Every record is to be printed exactly as written; pictures are to be omitted.

The records:
= Beginning of Section =
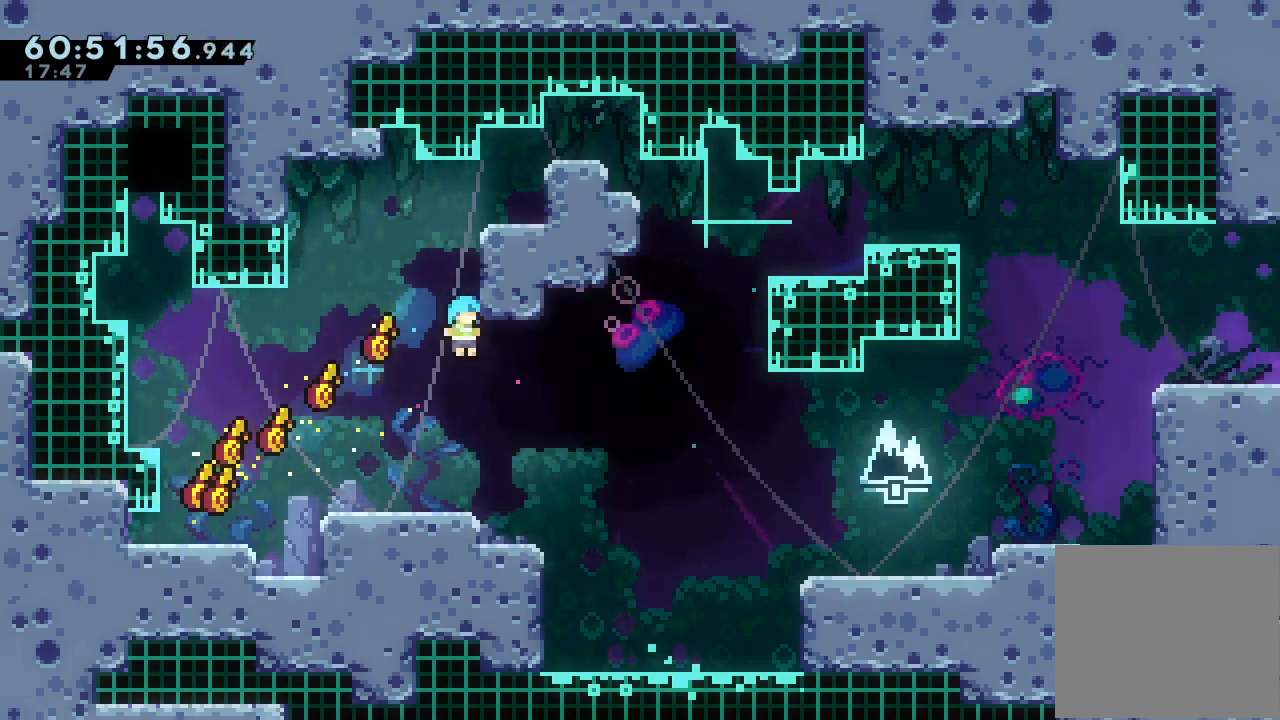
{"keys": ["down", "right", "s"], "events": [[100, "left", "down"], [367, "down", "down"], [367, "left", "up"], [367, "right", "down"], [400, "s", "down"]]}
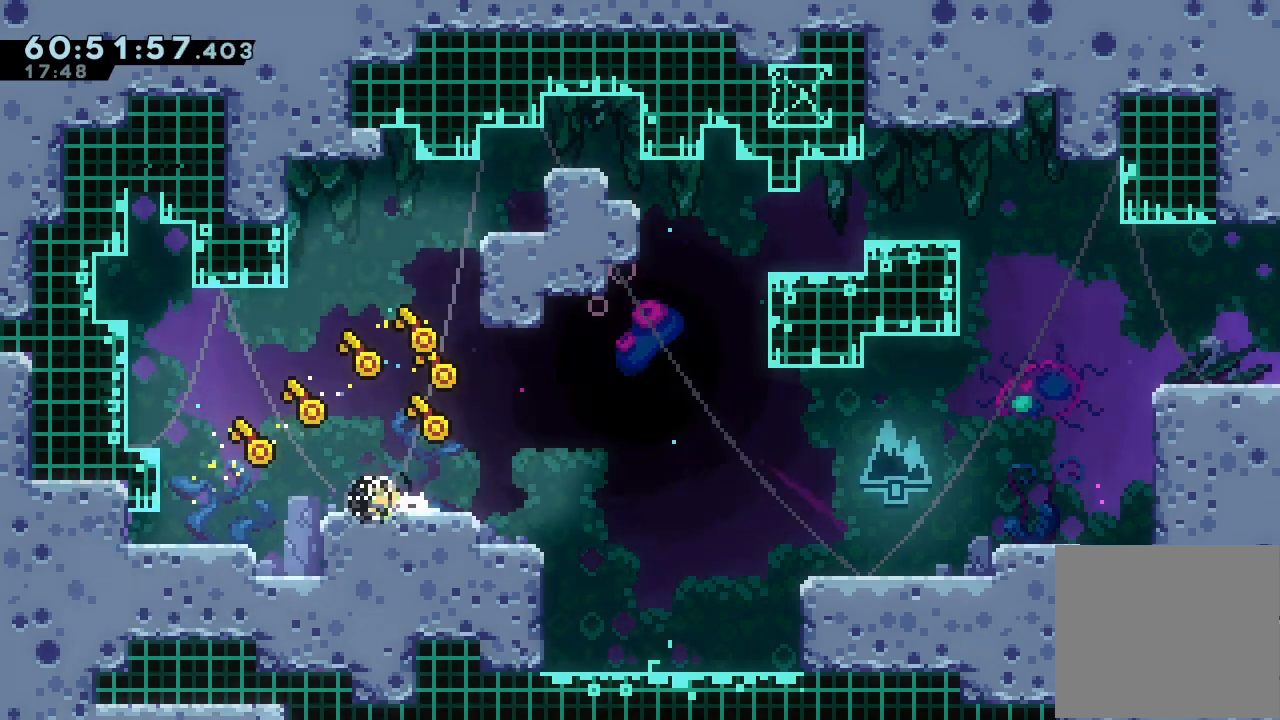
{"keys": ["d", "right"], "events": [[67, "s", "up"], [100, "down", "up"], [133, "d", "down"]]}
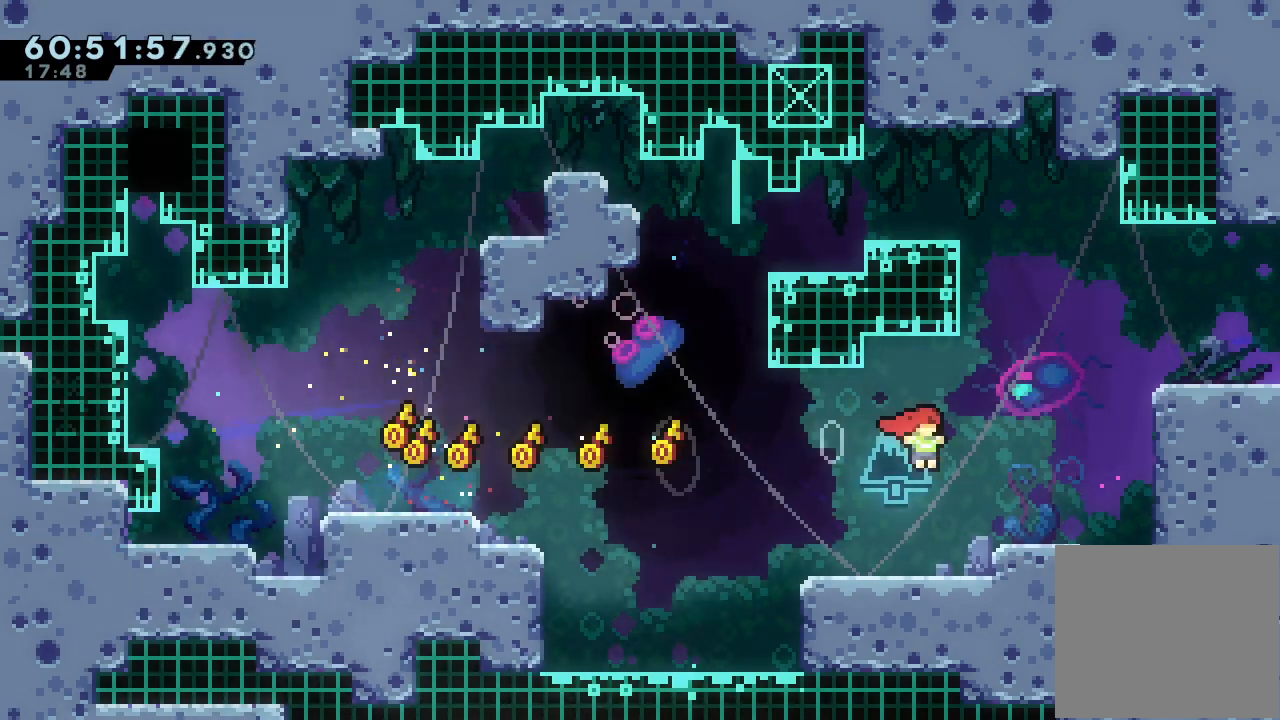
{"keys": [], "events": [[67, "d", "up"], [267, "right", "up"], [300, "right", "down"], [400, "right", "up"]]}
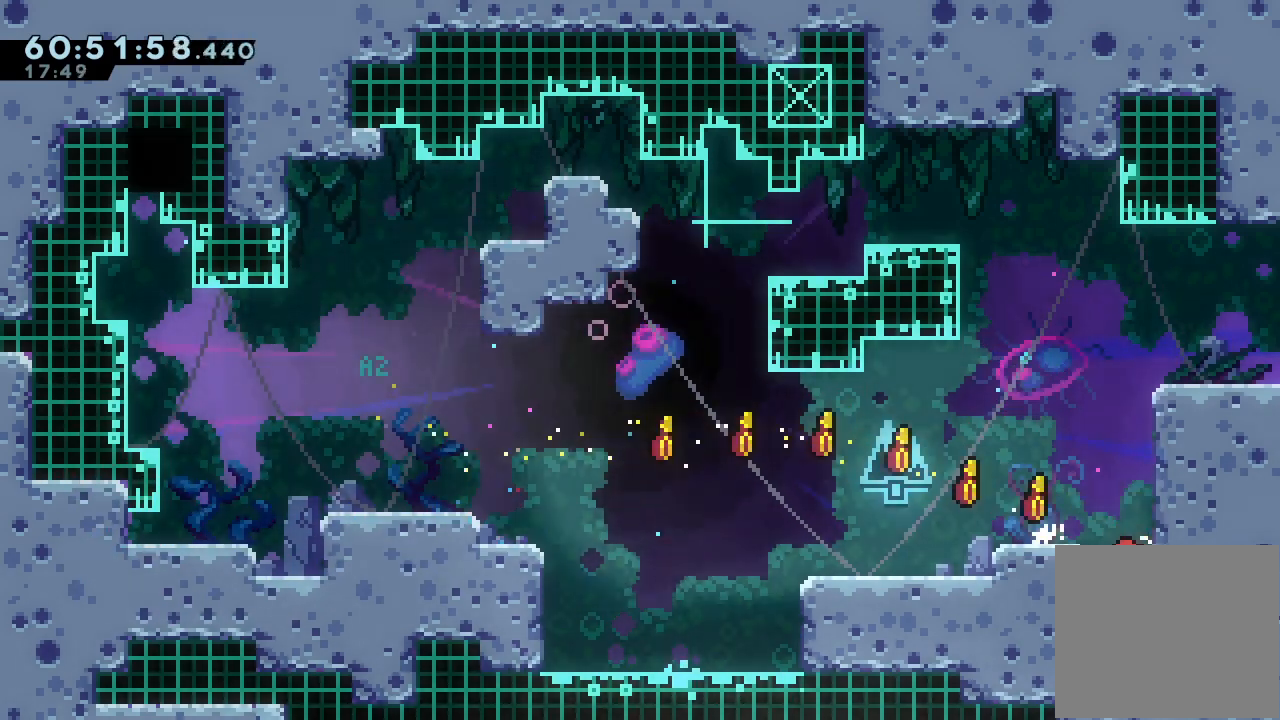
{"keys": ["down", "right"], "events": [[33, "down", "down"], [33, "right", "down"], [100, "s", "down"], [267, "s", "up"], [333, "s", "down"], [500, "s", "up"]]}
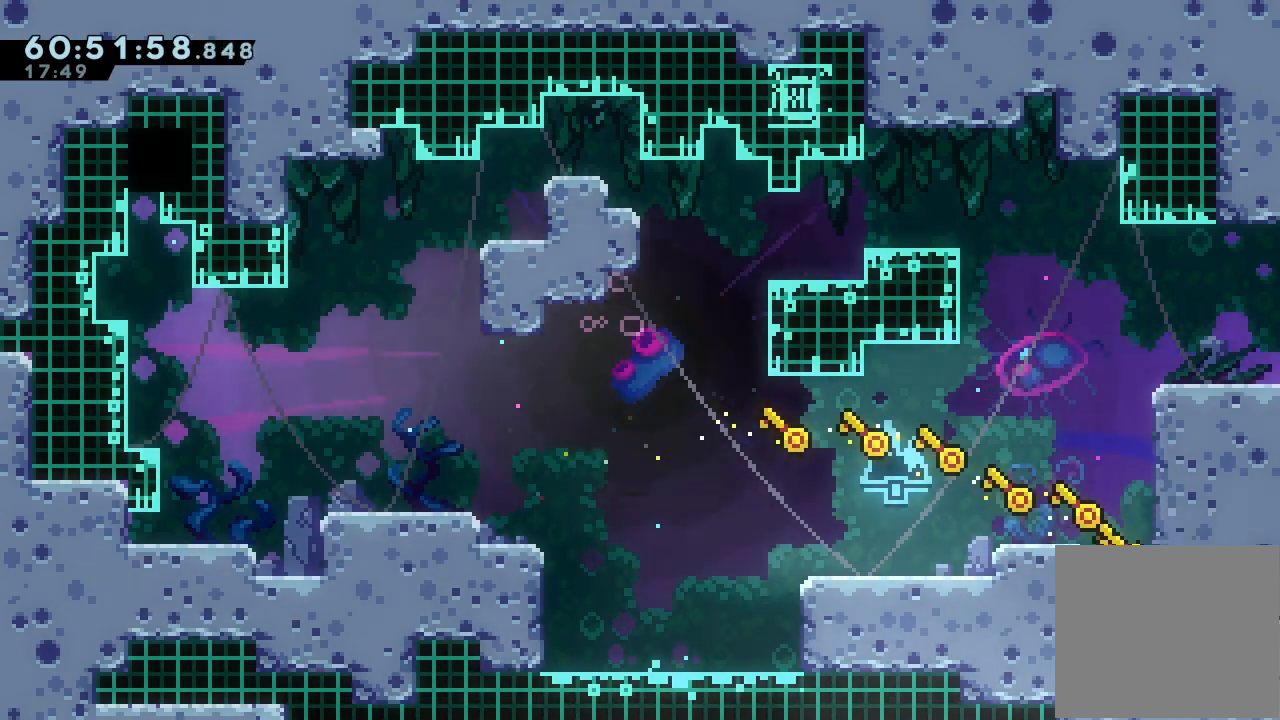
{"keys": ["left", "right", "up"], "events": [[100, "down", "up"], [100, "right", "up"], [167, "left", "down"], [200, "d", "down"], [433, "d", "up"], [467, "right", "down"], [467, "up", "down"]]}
= End of Section =
Response below:
{"keys": ["down", "right", "s"], "events": [[100, "left", "down"], [367, "down", "down"], [367, "left", "up"], [367, "right", "down"], [400, "s", "down"]]}
{"keys": ["d", "right"], "events": [[67, "s", "up"], [100, "down", "up"], [133, "d", "down"]]}
{"keys": [], "events": [[67, "d", "up"], [267, "right", "up"], [300, "right", "down"], [400, "right", "up"]]}
{"keys": ["down", "right"], "events": [[33, "down", "down"], [33, "right", "down"], [100, "s", "down"], [267, "s", "up"], [333, "s", "down"], [500, "s", "up"]]}
{"keys": ["left", "right", "up"], "events": [[100, "down", "up"], [100, "right", "up"], [167, "left", "down"], [200, "d", "down"], [433, "d", "up"], [467, "right", "down"], [467, "up", "down"]]}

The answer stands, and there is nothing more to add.